The 51-year-old Capano was picking up medication for his cancer-stricken father from a pharmacy in Seaford on Long Island three years ago when the store was held up at gunpoint. The husband and father intervened to stop the robber and was killed in a friendly-fire shootout when two other law enforcement officers -- an off-duty NYPD officer and a retired Nassau police lieutenant -- also jumped in with their weapons.
A highly respected certified explosives specialist, Capano is being honored with the medal for his heroism. His family will receive the award from the Vice President in Washington, D.C. Wednesday.
"He really went above and beyond the call of duty on December 31, 2011, and it's the right thing," said ATF Special Agent Charles Mulham, a colleague and friend of Capano.
"He was always a hard-working agent, always looking to better himself," he said.
Capano's presence is still felt at the ATF office in lower Manhattan.
"When one of our own meets this kind of tragic fate, it's devastating to this community," said Mulham.
"It's never going to give us back John, but we're really happy he's going to be recognized the right way," he said.

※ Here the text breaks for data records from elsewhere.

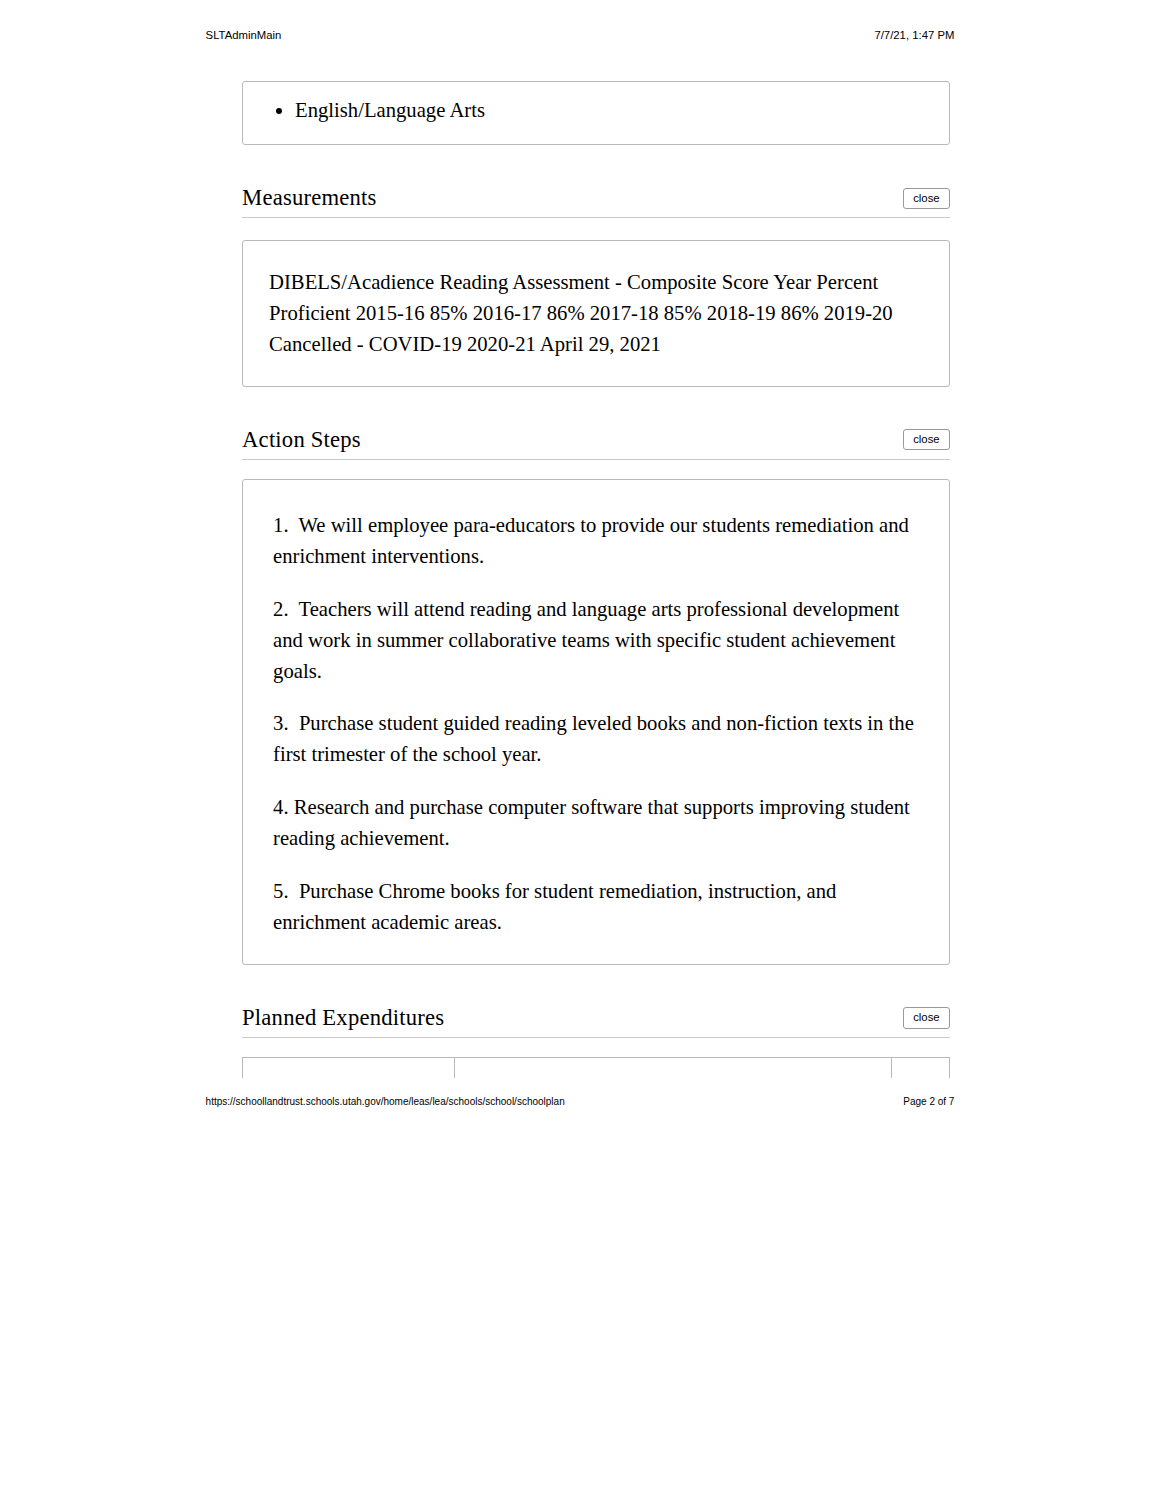SLTAdminMain 7/7/21, 1:47 PM
English/Language Arts
Measurements
close
DIBELS/Acadience Reading Assessment - Composite Score Year Percent Proficient 2015-16 85% 2016-17 86% 2017-18 85% 2018-19 86% 2019-20 Cancelled - COVID-19 2020-21 April 29, 2021
Action Steps
close
1. We will employee para-educators to provide our students remediation and enrichment interventions.
2. Teachers will attend reading and language arts professional development and work in summer collaborative teams with specific student achievement goals.
3. Purchase student guided reading leveled books and non-fiction texts in the first trimester of the school year.
4. Research and purchase computer software that supports improving student reading achievement.
5. Purchase Chrome books for student remediation, instruction, and enrichment academic areas.
Planned Expenditures
close
https://schoollandtrust.schools.utah.gov/home/leas/lea/schools/school/schoolplan Page 2 of 7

A spokesman for the ATF said previously that although Capano was not scheduled to be working that day — he was on bereavement leave because his mother had died in mid-December — his death is still considered to have happened in the line of duty.

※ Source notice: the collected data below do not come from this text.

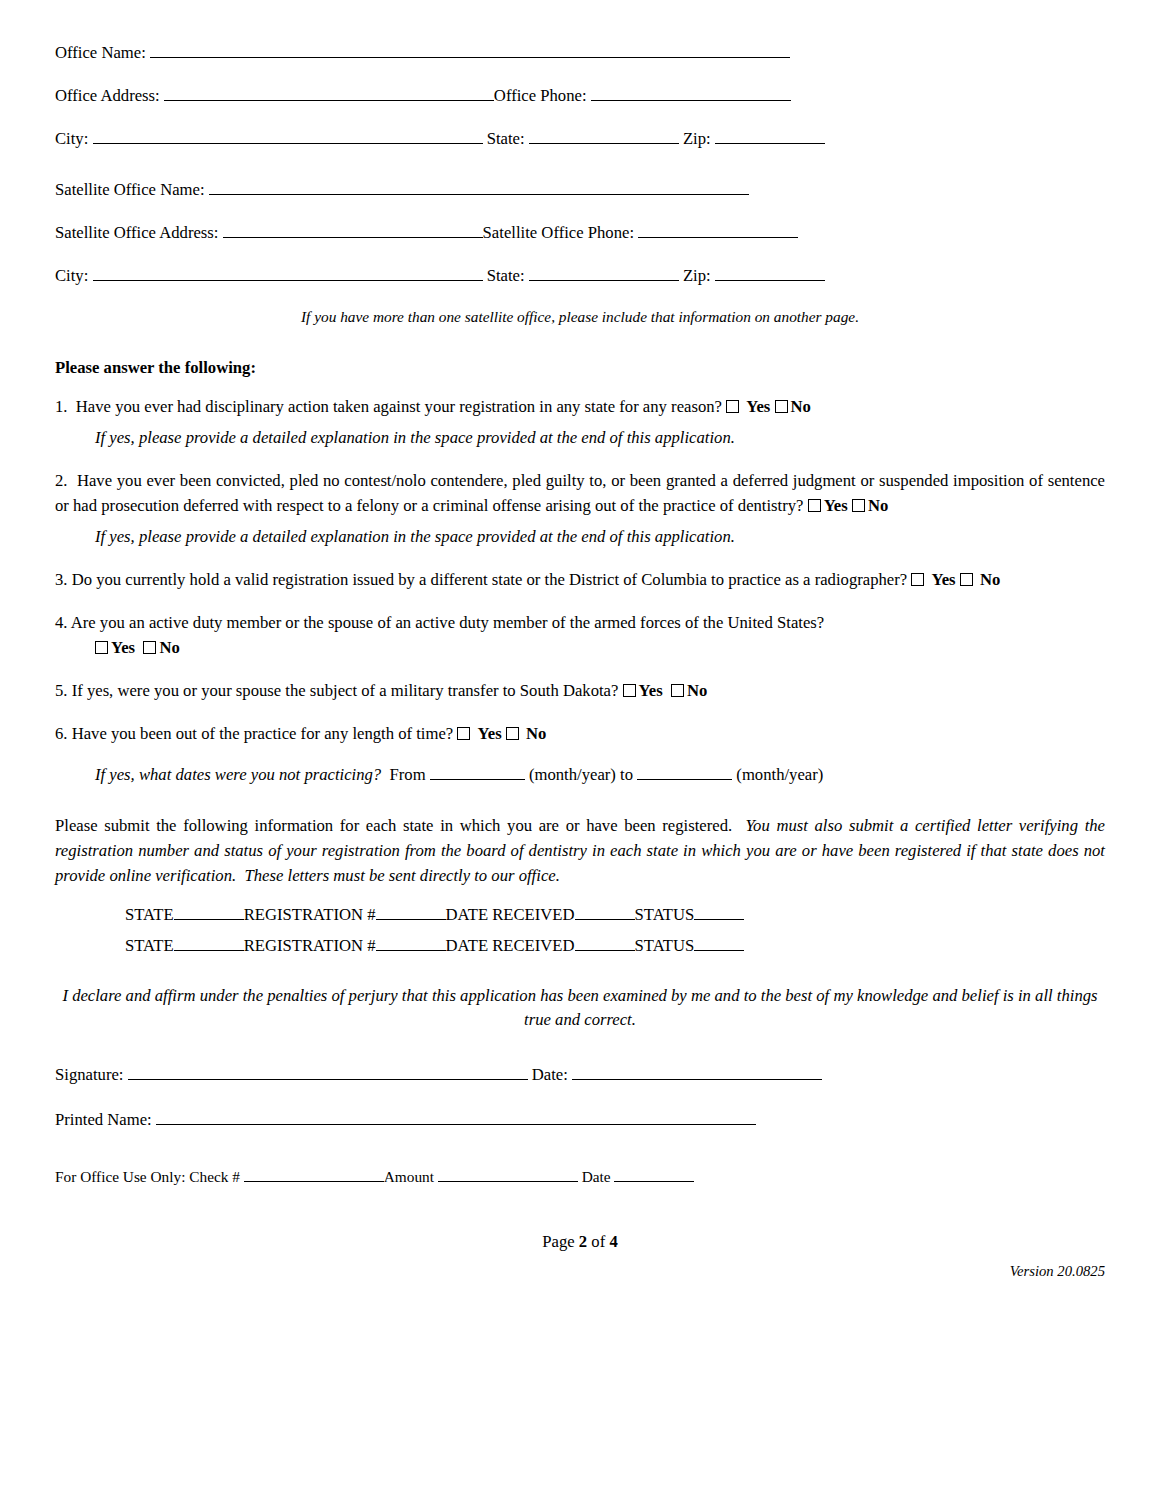Office Name:
Office Address: Office Phone:
City: State: Zip:
Satellite Office Name:
Satellite Office Address: Satellite Office Phone:
City: State: Zip:
If you have more than one satellite office, please include that information on another page.
Please answer the following:
1. Have you ever had disciplinary action taken against your registration in any state for any reason? Yes No
If yes, please provide a detailed explanation in the space provided at the end of this application.
2. Have you ever been convicted, pled no contest/nolo contendere, pled guilty to, or been granted a deferred judgment or suspended imposition of sentence or had prosecution deferred with respect to a felony or a criminal offense arising out of the practice of dentistry? Yes No
If yes, please provide a detailed explanation in the space provided at the end of this application.
3. Do you currently hold a valid registration issued by a different state or the District of Columbia to practice as a radiographer? Yes No
4. Are you an active duty member or the spouse of an active duty member of the armed forces of the United States?
Yes No
5. If yes, were you or your spouse the subject of a military transfer to South Dakota? Yes No
6. Have you been out of the practice for any length of time? Yes No
If yes, what dates were you not practicing? From (month/year) to (month/year)
Please submit the following information for each state in which you are or have been registered. You must also submit a certified letter verifying the registration number and status of your registration from the board of dentistry in each state in which you are or have been registered if that state does not provide online verification. These letters must be sent directly to our office.
STATE REGISTRATION # DATE RECEIVED STATUS
STATE REGISTRATION # DATE RECEIVED STATUS
I declare and affirm under the penalties of perjury that this application has been examined by me and to the best of my knowledge and belief is in all things true and correct.
Signature: Date:
Printed Name:
For Office Use Only: Check # Amount Date
Page 2 of 4
Version 20.0825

Spokesman Steven Bartholomew has said that when Capano took action to stop the robbery in progress, he was acting as an ATF agent.
The two men were in a deli in Seaford when someone said a robbery was in progress up the street, authorities said. When they arrived at the pharmacy, they saw Capano and the robbery suspect wrestling for a gun that later turned out to be Capano's.
The retired lieutenant, Christopher Geraghty, opened fire, killing Capano, after a bullet from Capano's weapon whizzed past his head. NYPD officer Joseph Arbia then killed the robbery suspect, James McGoey.
Rice's report noted that Geraghty repeatedly yelled at Capano and McGoey to drop the gun and joined the skirmish on the sidewalk. Geraghty also continued to yell, "Police," and repeatedly shouted for someone to tell him "who's the good guy," ''who's the bad guy," according to the Nassau District Attorney's report.
"He clearly did not enter this situation with the intent to use deadly physical force," the report noted. "And he resorted to it only when he perceived that his own life was in danger."
The report noted Geraghty "found himself looking down the barrel of a gun that he perceived to have been pointed at him by John Capano. Geraghty then believed that Capano was attempting to kill him. That belief may have been mistaken, but it was not objectively unreasonable."
Geraghty put his own gun to Capano's rib cage and fired.
Meanwhile, McGoey refused to show his hands after Arbia ordered him to do so, the report said. Arbia fired three shots at McGoey, killing him.
Geraghty's attorney, Brian Davis, has said the fatal friendly fire shooting will be with Geraghty "for the rest of his life" and that he was "devastated."
Capano was an explosives expert who served in Iraq and Afghanistan. As an ATF senior special agent, Capano traveled the world, from Afghanistan to Iraq, Peru to Paraguay, sharing his expertise investigating the aftermath of bombings.
He was the first ATF agent to be killed by gunfire in the line of duty since the infamous raid on a religious cult compound in Waco, Texas, in 1993.
Capano grew up in Seaford and lived in nearby Massapequa.